The starting place for all issues with improving the handling of your bike has to be checking your position. If your bike is too big or small, too long or short, you will not be in a natural position to control it well. PBK recommends that you get a professional bike fit make sure that your bike is the right fit for you, because if it is not, no matter how much you practice you will never have the fluidity on a bike that a professional rider does.

As Fausto Coppi said, if you want to improve as a cyclist you need to “ride the bike, ride the bike, ride the bike.” Slightly obvious yes, but the whether you want to get fitter or improve your general riding then the principle is the same.
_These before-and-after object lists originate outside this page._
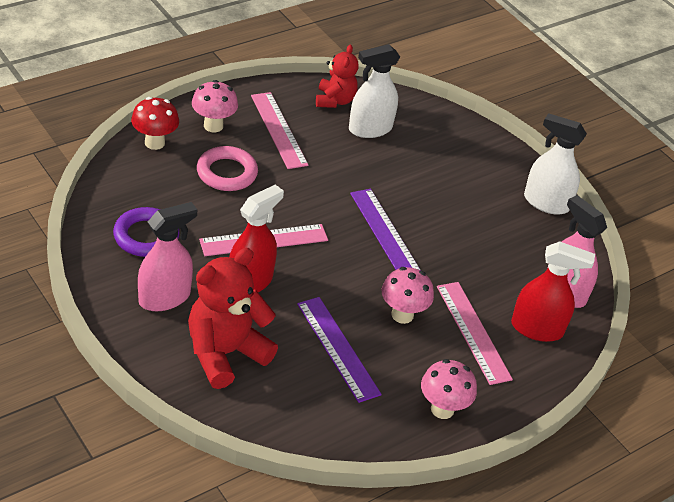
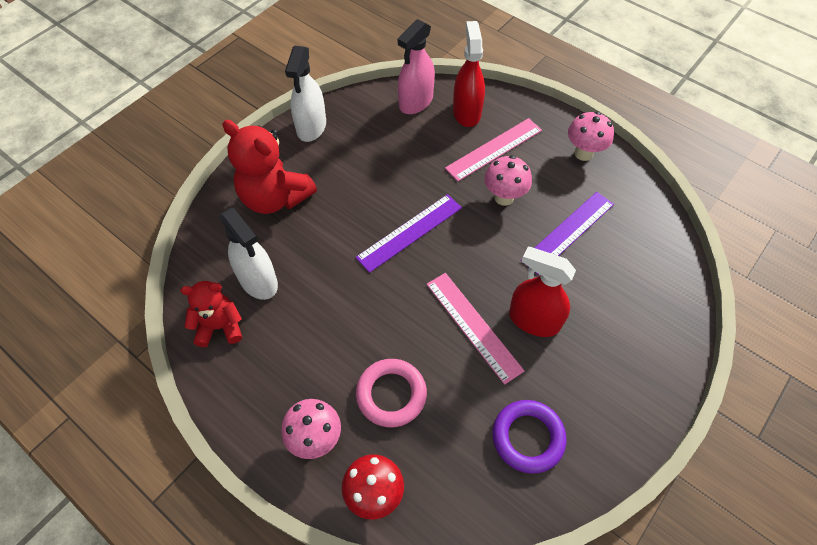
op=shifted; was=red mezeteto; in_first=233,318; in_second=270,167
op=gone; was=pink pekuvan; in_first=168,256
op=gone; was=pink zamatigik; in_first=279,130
One drill which you can perform to improve your skill and handling on the bike is to learn how to ride slowly on it. When riding fast we have momentum and the gyroscopic effect of the wheels to aid us. It is only when we ride slowly that we can see who has more experience at balancing a bike. When the speed drops the slightest movement of your body will change the balance of the bike. So by doing this more you will naturally improve at it. PBK recommends finding somewhere quiet, wearing tennis shoes (so you can dab a foot quickly), naturally wearing your helmet, and just practicing riding slowly. Whether you ride in circles or figures of 8 the aim is to see how slowly you can go.

Naturally this will be hard at the start, you will panic, think that you are falling and dab a foot. Do this a few times and before you know it you will be comfortable keeping your balance at slow speeds. Once you have mastered this you can progress onto using your skills on the open roads, at junctions whilst clipped it. But remember a spud thud, the panic to get your foot unclipped when you are trying to balance, is embarrassing when done in a line of traffic or a group ride.

Another drill to feel more comfortable on your bike is to practice cornering it. Riding in a straight line is easy, but when we have to bank our bikes over to get around a corner things can be more frightening, your 23mm tyres seeming very thin when you lean them over. The next time you find a small and quiet roundabout on a ride, go around it a few times. This will get you used to the sensation of going around a corner on a bike. Because roundabouts tend to be flat you will have to pedal around it, not only increasing your training kilometres, but also getting you usedto, and aware as to what happens to your bike as you pedal through a corner.

With the winter months upon us and the bad weather the final drill can sort out two issues in one. Winter weather is not fun to ride in on the road, but if you decided to ride off road (on a mountain bike or cyclo cross bike) you will stay warmer because of a higher work rate and also slower speeds. Riding off road is a quick way to improve your general bike handling on the road. How do you think Cadel Evans got his skills for descending like a rocket? Correct, from his years of riding off road. The mud, gravel, grit and general lack of grip teaches you quickly the need to relax on a bike. If you fight a bike when it is sliding, 9 times out of 10 you will crash. If you relax then many times the bike will fine its natural path and grip.

With a little work and following some of the drills above you can go from the wobbling liability in the group ride to the smooth expert, floating down the road, confident and relaxed.